## [Consigne écrite]
Recopiez les entrées depuis la toute première ligne jusqu'à la ligne contenant « Identify the document » incluse, en remplaçant « pixels » par « points ». Ne modifiez rien d'autre.

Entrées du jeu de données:
◇ ◇ ◇ ◇
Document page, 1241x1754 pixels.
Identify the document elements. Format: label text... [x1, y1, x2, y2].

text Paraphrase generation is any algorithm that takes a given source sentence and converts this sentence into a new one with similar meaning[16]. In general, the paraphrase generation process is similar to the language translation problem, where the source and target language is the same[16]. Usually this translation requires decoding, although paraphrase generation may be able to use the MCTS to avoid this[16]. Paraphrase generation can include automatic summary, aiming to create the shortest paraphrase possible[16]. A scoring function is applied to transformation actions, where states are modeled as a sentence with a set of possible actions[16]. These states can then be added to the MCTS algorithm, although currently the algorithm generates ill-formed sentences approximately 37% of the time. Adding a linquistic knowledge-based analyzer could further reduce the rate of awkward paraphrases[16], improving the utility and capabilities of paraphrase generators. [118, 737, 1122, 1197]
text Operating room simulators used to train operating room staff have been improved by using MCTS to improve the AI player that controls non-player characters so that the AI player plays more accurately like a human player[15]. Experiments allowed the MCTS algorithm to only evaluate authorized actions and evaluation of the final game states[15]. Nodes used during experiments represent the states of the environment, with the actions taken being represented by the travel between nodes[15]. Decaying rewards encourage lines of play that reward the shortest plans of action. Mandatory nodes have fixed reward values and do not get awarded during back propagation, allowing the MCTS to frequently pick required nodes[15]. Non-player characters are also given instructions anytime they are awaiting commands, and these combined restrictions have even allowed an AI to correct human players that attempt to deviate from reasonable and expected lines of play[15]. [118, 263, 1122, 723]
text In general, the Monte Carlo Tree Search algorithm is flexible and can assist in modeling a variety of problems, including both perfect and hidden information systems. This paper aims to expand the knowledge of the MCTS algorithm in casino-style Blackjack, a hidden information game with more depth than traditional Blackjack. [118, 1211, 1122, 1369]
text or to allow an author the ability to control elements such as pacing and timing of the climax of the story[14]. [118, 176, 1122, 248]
◇ ◇ ◇ ◇
## [Réponse à l'exercice]
Document page, 1241x1754 points.
Identify the document elements. Format: label text... [x1, y1, x2, y2].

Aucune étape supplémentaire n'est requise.